David treats patients even if they
are asymptomatic as the majority are because
of possible links with infertility. "If you only treated
people with symptoms, then 95% of men and 50% of women
with Chlamydia would never get treated," he says.
But his brother disagrees. "There
is no way to link the symptoms with the bacteria," insists
Joseph. In the absence of better evidence, he says he
rarely screens for or treats the bacteria, occasionally
doing so when he receives a request because of a patient's
infertility or multiple miscarriages.
'QUESTION
MARK'
Even if you do decide to test for ureaplasma, treatment
can be a challenge. Because of high tetracycline resistance,
doxycycline treatment is sometimes supplemented by erythromycin
and azithromycin.
"Ureaplasma, as a pathogen, has
a big question mark and is still a research question,"

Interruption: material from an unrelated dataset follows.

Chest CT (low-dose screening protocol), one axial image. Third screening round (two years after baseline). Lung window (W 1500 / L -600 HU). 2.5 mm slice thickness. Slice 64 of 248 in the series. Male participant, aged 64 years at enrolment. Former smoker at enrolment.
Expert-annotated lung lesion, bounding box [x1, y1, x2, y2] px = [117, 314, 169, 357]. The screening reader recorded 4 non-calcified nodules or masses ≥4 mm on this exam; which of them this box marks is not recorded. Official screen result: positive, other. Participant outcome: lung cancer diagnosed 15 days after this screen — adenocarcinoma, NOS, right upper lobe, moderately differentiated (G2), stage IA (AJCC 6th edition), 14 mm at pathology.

says Dr Robert Brunham, the executive director of the
British Columbia Centre for Disease Control.
Although several recent studies
confirm the connection between ureaplasma and neo-natal
infection, others reach inconclusive results, and others
still present conflicting information on the relationship
between ureaplasma and infertility. Dr. Brunham admits
Canadian physicians are largely on their own when it
comes to ureaplasma. "It is difficult to know what to
do with the information that a patient has ureaplasma,"
he says. "The bacteria is not a priority at the moment."